A roadmap to deliver 100% renewable electricity in 10 years via solar thermal, wind power, and a unified national grid.

  • 60% solar thermal with molten salt storage
  • 40% wind power from proven turbines
  • $92B national grid link for renewables
  • Replaces 80% coal-fired electricity

 

Renewable sources could provide all of Australia's energy by 2020, says a new report.

 

That compares with Canberra's aim for 20 percent of the nation's power to come from renewables supported by renewable energy laws by 2020.

The report, launched by climate change campaign group Zero Carbon Australia, provides a detailed blueprint for transitioning Australia's stationary energy sector to 100 percent renewable energy sources within a decade.

The 10-year road map suggested in the Zero Carbon study focuses on technologies currently available such as wind power and large-scale thermal power.

The authors propose a mix of 60 percent of energy from solar thermal with molten salt storage and 40 percent from wind power capacity nationwide. Solar thermal plants are designed to store heat for nighttime when there is no sun.

But achieving the 100 percent renewables goal would depend on a $92 billion upgrade that would create a single national electricity grid to support Australia's energy transition linking the renewable projects to the city and urban areas. The authors liken that amount to about one cup of coffee per person each day during the 10-year transition.

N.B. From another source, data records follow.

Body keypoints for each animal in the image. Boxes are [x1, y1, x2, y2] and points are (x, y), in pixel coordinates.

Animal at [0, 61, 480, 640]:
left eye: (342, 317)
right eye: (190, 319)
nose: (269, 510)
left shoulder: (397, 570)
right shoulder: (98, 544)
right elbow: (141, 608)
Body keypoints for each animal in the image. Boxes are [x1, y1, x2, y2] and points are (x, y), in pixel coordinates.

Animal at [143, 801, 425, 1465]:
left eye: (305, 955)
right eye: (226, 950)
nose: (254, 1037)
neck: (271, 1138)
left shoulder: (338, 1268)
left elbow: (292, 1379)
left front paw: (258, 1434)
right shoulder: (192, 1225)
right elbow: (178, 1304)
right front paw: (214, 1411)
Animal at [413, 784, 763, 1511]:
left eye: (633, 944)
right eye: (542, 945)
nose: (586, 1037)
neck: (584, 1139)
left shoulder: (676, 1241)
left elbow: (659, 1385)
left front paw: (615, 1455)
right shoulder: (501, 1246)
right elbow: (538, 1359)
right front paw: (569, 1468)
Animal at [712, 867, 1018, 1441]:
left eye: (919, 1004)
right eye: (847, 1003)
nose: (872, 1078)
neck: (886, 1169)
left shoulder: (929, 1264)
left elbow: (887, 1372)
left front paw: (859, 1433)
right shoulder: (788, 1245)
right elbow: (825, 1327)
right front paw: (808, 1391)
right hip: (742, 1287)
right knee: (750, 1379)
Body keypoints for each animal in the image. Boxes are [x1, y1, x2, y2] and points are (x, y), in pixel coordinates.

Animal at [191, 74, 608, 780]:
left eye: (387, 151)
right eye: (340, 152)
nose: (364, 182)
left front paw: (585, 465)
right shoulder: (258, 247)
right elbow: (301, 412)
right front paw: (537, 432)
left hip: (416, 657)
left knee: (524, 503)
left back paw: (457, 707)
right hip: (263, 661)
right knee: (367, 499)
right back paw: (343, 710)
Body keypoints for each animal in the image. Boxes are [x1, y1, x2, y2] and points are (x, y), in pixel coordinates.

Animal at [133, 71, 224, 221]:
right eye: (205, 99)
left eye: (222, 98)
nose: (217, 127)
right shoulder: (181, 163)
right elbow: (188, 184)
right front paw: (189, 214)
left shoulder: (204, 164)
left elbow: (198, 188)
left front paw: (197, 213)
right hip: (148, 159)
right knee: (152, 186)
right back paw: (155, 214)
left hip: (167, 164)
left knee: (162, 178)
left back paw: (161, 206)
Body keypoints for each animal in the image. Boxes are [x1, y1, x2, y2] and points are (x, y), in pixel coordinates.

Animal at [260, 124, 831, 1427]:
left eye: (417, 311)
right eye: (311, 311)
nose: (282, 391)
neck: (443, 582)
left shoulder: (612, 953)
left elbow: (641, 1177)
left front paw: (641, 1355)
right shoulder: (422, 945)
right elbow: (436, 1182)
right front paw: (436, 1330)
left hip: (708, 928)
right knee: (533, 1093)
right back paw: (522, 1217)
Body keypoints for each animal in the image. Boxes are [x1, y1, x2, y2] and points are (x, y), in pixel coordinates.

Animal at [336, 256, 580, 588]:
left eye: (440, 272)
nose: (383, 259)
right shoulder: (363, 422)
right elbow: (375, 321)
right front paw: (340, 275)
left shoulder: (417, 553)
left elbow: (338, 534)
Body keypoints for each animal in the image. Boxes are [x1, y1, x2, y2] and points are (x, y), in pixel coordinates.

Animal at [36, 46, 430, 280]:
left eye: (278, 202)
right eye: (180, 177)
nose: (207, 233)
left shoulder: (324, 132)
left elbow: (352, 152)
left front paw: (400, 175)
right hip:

The approach set forth in the study, to be published by the University of Melbourne's Energy Institute, "can win the hearts and minds of Australians and put us on track to restore a safe climate," said Matthew Wright, executive director of Beyond Zero Emissions in a release.

Coal-fired power stations, known for high carbon dioxide emissions, now generate about 80 percent of Australia's electricity. Wind and solar power, even as solar energy credits are reviewed nationally, account for less than 1 percent.

In an editorial published Tuesday on Australian Broadcasting Corporation's Web site, Beyond Zero Emissions' Director of Strategic Planning Pablo Brait and Director of Public Policy Leigh Ewbank were critical of Canberra's policy initiatives that focus on "pricing carbon pollution."

"The litmus test for credible climate policy will be whether or not it encourages the rapid deployment of renewable energy in Australia, not simply impose a price on carbon and hope for the best," they wrote.

In April Australia's emission trading scheme, aimed at cutting Australia's emissions by 5 percent of 2000 levels by 2020, was put on hold until 2013 or later.

It would have taxed high emission-producing companies and offset the charges with free emissions permits and financial compensation.

"Unlike emissions-trading schemes with offset provisions that delay action on renewable energy, the ZCA plan shows that we can start work today, as zero-emission electricity in Canada efforts also demonstrate today. The faster we build renewable energy capacity in Australia the faster the prices will fall, helping to make clean energy competitive with coal," Brait and Ewbank wrote.